Le christianisme occidental a peu à peu transformé les églises, qui étaient à l’origine des communautés de personnes qui se soutenaient les unes les autres pour parcourir le chemin ouvert par Jésus, en l’Eglise, une institution qui se prétend dépositaire de la pensée et de la volonté de Dieu, et donc qui est la fin en elle même, le but. Le bouddhisme doit être très attentif à éviter ce genre d’erreur, du moment qu’il prend aussi des formes institutionnalisées en Europe et en Amérique.

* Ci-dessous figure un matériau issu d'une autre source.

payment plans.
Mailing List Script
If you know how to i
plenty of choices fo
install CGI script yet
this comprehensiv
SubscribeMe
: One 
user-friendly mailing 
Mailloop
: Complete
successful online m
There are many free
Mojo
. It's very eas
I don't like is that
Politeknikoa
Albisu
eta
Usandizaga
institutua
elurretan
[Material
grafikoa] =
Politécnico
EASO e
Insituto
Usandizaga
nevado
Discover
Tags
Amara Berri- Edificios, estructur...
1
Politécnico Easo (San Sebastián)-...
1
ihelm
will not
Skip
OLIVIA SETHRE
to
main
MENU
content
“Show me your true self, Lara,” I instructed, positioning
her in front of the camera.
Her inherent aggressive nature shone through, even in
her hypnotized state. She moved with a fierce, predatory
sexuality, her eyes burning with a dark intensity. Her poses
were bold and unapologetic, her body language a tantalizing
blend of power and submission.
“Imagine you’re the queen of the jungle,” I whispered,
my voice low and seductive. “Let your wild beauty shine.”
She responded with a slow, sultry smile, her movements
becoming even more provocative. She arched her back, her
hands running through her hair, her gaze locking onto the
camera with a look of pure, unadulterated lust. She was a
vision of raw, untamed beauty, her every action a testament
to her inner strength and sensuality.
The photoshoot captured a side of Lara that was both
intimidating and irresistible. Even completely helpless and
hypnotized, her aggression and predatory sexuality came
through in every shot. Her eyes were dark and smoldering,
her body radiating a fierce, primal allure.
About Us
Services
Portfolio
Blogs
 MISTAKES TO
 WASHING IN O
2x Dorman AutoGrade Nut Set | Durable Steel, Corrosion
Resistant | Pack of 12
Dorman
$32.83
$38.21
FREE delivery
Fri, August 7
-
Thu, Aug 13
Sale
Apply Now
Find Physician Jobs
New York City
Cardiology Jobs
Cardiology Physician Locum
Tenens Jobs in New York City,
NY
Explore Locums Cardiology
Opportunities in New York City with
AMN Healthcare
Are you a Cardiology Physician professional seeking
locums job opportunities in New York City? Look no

Le but du bouddhisme est l’éveil qui ouvre la voie vers la libération du mal, vers la paix. Il ne s’agit pas de la construction d’une ou de plusieurs institutions religieuses, puissantes, nombreuses, efficaces. Une institution bouddhiste, soit elle un petit centre, un monastère ou bien une structure centrale, ne trahit pas sa vocation seulement si elle est au service de la foi et de la pratique de chaque homme et femme dans la voie de l’éveil. Elle ne peut pas se charger de certifier l’authenticité et la bonté du chemin de qui que ce soit, elle n’a pas non plus pour objet d’attribuer des charges, des titres, des diplômes ni de fournir une identité de substitution, un rôle ou un statut, un nouveau masque avec les traits « bouddhistes ».

S’éveiller des illusions, que nous appelons expérience de Bouddha, est de voir, avec ses propres yeux, que chaque forme est une illusion et l’illusion suprême est de penser qu’il y a « quelque chose » qui n’est pas une illusion.

L’aller et venir même du monde,
Dépendant et conditionné par quelque chose d’autre, est,
Ni dépendant ni conditionné par quelque chose d’autre,
le nirvana. Ceci est l’enseignement
(1).

Jisō Giuseppe Forzani
Mauricio Yūshin Marassi
Octobre 2009.
(Traduit en français par Olivier Porte)

(1)Nāgārjuna, Mādhyamakakārikā, Fundamental Verses of the Middle Way, 25, 9.